** Given passage **
<<<<
Aidan Mayoss CR on the Venetian statue of the Madonna dell’Orto and the motherhood of Mary
When his mother Mary had been engaged to Joseph but before they lived together she was found to be with child’.
Joseph is a significant name for the husband of Mary. His name alone is shared with the hero of the technicolour dream coat, the saviour of his father Jacob and so of Israel; this Joseph too is an honourable man and his decision quietly to dump Mary is countermanded by an angelic visitation. It is an interesting speculation that the same angel Gabriel was charged with this message too! So Joseph accepted the truth and did his best to make his pregnant wife happy.
>>>>
** Records **
<<<<
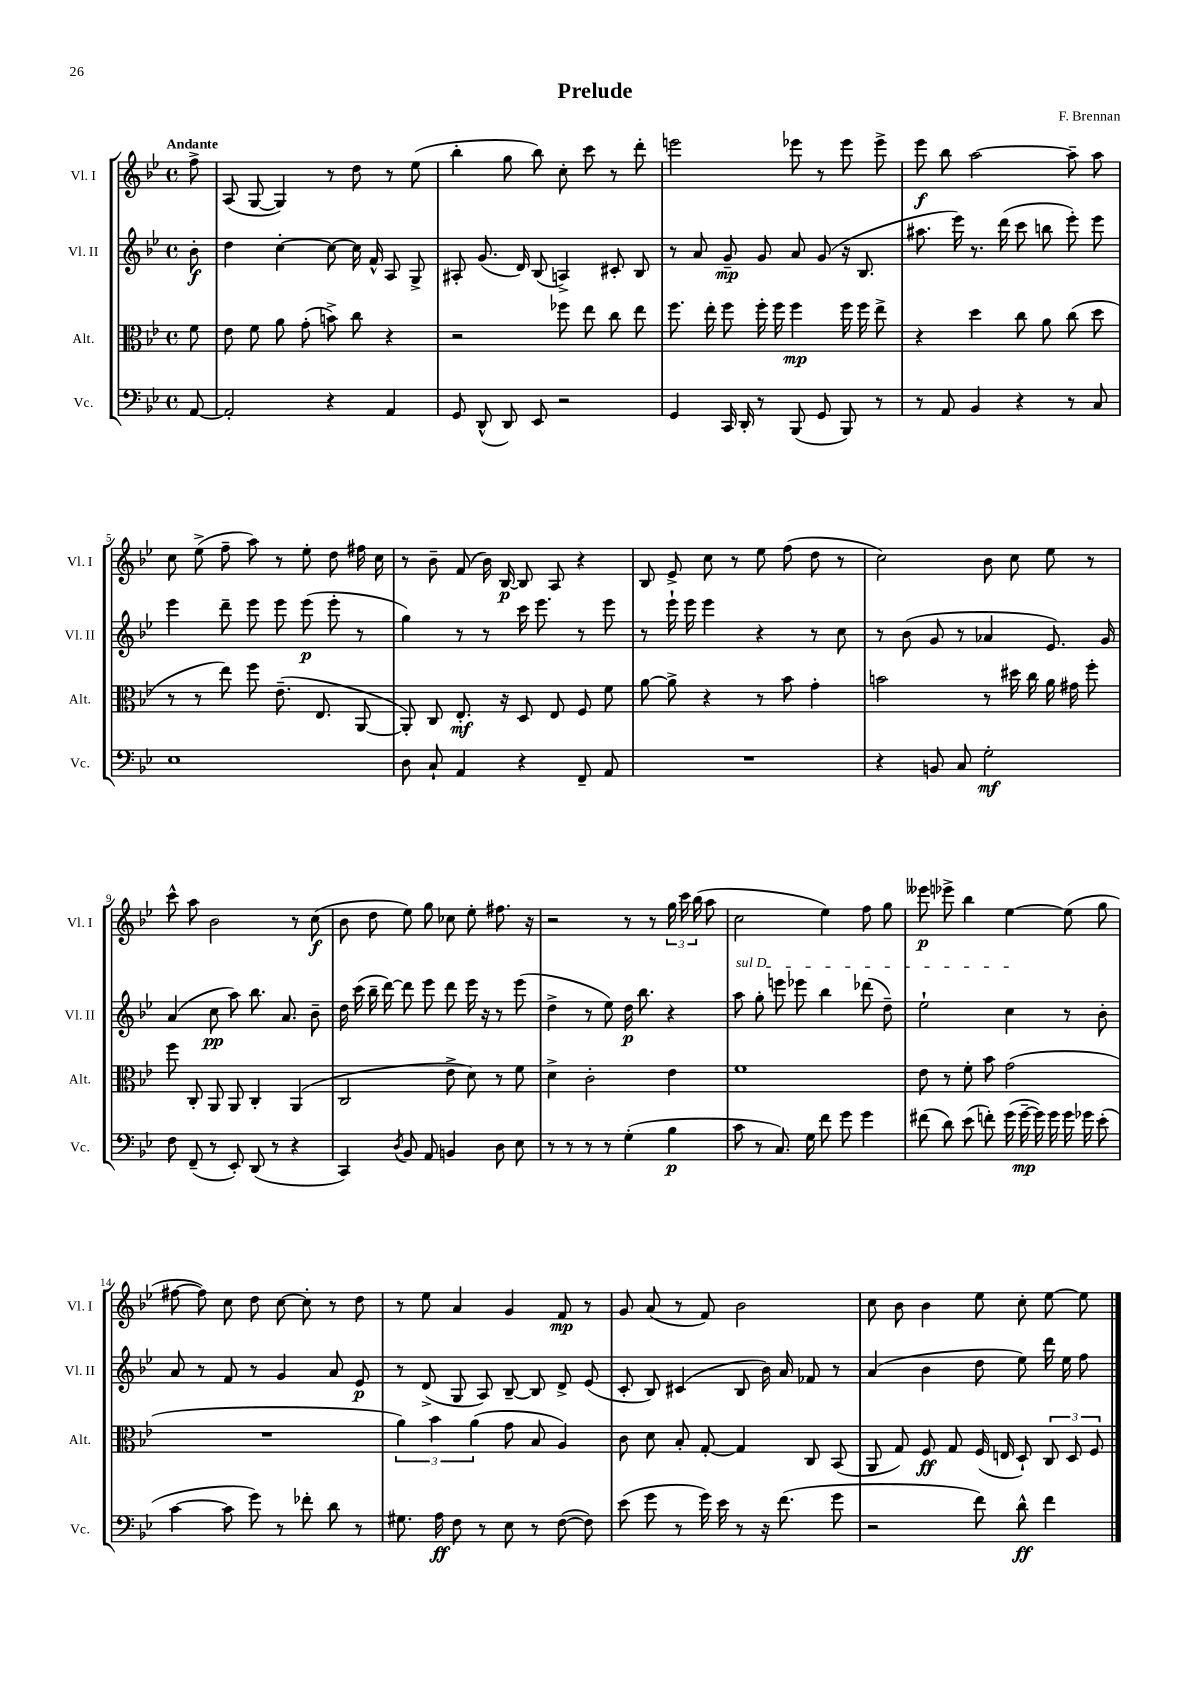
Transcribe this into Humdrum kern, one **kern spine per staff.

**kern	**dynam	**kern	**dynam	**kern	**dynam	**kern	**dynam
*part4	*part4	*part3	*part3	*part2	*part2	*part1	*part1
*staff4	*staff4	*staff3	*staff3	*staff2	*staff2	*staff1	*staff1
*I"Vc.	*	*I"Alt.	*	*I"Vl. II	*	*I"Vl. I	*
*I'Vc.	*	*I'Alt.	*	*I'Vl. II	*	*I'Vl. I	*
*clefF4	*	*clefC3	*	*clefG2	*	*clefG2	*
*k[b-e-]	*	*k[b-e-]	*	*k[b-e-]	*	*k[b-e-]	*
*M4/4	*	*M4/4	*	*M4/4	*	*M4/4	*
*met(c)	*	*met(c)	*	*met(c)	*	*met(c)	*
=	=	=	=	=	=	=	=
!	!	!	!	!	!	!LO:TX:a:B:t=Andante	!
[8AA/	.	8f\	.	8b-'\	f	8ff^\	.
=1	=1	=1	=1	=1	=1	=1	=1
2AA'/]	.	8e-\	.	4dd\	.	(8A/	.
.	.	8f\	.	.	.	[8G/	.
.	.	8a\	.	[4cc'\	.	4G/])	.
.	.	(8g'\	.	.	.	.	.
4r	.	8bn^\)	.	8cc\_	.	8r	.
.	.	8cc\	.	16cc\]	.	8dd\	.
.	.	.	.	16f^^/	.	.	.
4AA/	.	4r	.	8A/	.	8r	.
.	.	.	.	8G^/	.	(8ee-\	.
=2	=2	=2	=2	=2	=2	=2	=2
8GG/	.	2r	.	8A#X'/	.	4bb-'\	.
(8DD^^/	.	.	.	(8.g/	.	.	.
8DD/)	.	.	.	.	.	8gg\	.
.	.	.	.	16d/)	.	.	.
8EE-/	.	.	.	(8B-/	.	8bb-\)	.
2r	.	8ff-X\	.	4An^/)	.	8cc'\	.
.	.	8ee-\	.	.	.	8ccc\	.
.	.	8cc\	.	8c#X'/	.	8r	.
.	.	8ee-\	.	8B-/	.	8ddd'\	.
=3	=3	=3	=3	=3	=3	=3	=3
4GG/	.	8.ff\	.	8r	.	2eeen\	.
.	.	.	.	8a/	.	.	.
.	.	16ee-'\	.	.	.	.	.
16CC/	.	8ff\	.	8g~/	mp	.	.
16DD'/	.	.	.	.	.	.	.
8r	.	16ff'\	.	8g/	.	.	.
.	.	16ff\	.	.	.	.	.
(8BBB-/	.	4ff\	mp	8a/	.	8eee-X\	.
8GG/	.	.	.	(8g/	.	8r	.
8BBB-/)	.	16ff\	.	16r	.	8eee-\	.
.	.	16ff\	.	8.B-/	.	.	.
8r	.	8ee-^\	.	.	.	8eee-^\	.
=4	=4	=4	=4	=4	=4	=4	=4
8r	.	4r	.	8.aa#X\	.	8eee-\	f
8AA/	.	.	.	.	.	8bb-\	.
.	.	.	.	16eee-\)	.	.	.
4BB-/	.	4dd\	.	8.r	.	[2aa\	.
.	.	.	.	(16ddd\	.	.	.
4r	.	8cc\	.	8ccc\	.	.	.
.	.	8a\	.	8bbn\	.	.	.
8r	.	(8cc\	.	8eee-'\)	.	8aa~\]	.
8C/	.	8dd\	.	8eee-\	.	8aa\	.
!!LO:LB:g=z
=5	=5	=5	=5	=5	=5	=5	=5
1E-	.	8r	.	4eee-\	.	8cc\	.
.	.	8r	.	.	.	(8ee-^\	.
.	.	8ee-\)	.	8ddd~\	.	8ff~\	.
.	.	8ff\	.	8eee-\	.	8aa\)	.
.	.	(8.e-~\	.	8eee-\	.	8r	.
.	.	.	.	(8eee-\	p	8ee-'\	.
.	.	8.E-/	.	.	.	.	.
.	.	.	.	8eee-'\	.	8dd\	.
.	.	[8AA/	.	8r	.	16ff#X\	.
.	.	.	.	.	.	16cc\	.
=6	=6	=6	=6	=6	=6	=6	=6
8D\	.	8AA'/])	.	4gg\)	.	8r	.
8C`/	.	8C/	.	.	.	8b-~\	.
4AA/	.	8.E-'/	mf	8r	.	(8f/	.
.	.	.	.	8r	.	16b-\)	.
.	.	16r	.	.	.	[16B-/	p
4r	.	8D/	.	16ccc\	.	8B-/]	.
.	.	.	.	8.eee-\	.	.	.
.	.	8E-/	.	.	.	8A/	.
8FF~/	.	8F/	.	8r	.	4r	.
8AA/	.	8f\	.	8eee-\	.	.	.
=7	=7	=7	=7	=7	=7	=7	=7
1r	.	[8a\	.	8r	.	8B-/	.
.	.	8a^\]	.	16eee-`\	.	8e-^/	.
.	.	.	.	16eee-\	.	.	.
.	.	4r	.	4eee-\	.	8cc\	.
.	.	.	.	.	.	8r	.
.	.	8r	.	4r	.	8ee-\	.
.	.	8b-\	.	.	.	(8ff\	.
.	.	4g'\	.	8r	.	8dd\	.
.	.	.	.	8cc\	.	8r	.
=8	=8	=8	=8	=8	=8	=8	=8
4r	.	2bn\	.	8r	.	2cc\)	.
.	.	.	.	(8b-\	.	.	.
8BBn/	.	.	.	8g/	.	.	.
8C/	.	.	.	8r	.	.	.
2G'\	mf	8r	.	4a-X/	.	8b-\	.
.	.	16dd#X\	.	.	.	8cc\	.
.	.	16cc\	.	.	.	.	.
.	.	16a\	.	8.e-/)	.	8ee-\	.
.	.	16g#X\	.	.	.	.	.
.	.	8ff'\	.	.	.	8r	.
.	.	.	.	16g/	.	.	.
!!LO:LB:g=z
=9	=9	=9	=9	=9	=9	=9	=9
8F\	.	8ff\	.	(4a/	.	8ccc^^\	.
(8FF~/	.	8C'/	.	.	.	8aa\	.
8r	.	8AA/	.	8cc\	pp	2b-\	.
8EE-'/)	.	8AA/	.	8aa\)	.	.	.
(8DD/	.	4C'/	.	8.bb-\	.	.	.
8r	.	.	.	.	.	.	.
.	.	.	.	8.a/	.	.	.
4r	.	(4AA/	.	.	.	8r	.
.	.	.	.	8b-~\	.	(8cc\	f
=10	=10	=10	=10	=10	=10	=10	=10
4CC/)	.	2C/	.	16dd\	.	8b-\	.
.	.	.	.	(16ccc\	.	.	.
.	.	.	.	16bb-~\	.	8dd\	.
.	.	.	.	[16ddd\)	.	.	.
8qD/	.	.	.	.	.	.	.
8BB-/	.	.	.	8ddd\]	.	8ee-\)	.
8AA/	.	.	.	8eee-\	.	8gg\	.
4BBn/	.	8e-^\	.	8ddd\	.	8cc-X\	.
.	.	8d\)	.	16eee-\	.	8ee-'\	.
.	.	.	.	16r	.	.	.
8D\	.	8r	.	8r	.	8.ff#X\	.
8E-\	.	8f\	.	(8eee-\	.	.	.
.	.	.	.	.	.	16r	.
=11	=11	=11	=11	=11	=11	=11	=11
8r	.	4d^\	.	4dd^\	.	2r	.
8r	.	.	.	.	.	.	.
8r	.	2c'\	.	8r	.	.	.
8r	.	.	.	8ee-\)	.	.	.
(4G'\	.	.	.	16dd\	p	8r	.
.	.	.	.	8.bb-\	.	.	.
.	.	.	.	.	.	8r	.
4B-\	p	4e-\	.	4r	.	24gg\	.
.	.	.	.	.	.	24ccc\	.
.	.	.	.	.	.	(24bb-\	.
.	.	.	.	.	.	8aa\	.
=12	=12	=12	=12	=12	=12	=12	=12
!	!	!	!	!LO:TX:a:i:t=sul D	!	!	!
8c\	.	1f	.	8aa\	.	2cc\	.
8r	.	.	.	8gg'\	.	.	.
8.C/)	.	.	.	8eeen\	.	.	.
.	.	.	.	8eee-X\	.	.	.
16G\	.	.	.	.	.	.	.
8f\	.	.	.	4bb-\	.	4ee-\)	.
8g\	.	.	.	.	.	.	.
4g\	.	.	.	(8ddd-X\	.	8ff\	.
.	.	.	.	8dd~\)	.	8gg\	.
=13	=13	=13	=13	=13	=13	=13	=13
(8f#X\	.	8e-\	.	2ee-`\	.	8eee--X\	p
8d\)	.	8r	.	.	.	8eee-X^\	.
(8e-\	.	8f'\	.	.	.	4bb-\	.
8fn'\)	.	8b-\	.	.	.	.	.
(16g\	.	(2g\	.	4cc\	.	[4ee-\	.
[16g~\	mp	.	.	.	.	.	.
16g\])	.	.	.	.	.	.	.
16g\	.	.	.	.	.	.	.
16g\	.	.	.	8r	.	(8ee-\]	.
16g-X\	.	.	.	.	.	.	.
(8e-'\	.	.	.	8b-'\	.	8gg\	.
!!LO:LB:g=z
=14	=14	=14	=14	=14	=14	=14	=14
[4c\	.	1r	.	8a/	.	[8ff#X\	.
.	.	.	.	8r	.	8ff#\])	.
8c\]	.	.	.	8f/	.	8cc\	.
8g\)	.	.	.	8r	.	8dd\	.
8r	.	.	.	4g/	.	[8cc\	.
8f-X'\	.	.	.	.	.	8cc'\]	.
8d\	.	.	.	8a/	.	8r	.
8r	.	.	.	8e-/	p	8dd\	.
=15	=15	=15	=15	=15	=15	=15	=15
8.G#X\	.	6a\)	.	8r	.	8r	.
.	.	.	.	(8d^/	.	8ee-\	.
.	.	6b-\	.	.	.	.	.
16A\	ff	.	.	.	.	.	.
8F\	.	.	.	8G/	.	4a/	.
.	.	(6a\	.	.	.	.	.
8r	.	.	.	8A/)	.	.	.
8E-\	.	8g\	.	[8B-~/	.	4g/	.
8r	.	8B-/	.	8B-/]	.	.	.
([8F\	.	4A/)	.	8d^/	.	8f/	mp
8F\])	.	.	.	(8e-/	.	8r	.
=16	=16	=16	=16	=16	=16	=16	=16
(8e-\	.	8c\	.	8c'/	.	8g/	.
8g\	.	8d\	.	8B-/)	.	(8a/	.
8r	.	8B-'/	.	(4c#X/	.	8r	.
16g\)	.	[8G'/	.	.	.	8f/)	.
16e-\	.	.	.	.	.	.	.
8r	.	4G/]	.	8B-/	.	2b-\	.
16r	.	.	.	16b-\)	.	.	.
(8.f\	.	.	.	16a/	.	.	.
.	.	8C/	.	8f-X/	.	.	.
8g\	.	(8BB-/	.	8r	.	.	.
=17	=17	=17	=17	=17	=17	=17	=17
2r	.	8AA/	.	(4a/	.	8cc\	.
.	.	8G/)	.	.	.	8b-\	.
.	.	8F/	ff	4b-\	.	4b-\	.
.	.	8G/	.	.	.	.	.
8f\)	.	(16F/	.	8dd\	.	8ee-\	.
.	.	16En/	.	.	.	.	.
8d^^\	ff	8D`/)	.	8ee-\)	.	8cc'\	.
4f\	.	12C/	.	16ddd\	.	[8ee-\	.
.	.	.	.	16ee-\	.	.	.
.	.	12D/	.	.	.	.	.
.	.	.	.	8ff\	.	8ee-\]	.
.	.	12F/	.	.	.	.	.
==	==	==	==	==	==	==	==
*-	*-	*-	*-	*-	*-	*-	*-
>>>>
** Jobs **
**a.** In the reflection on the Madonna dell'Orto, what overrules Joseph's decision to quietly dump Mary?
**b.** Translate this sentence from the reflection on the Madonna dell'Orto into Spanish: "So Joseph accepted the truth and did his best to make his pregnant wife happy."
**c.** Give a continuation of the reflection on the Madonna dell'Orto that picks up after its final sentence.
The rows have nothing to do with the reflection on the Madonna dell'Orto.

** The replies **
**a.** An angelic visitation overrules it.

**b.** Así que José aceptó la verdad e hizo todo lo posible por hacer feliz a su esposa embarazada.

**c.**
She, too was not without considerable trials; there were the parents… the neighbours… the village… but I very much doubt whether the attitude towards, shall we say, an ‘early’ pregnancy would be the same as that of middle-class churchgoers of 100 years ago. So the baby grows and then comes the summons to Bethlehem. Now that was a long and horrid journey if you are eight+ months pregnant and the only form of transport is a donkey. Every bump would tell and then, when the horrid journey is over, there is no room at the inn and for this birth, and is it not the most important birth in the history of mankind? There were no midwives but lots of angels.
Church renamed
Now to the picture. This statue has caused the great church of San Cristoforo in Venice to be given a new name, ‘Madonna dell’Orto’, the Madonna of the garden. The exquisite church is almost on the seashore and a place where Venetians still live and at the time of the church’s building early in the fourteenth century there was an unwanted statue in the sculptor’s garden next to the church and people would come there to pray and honour the statue.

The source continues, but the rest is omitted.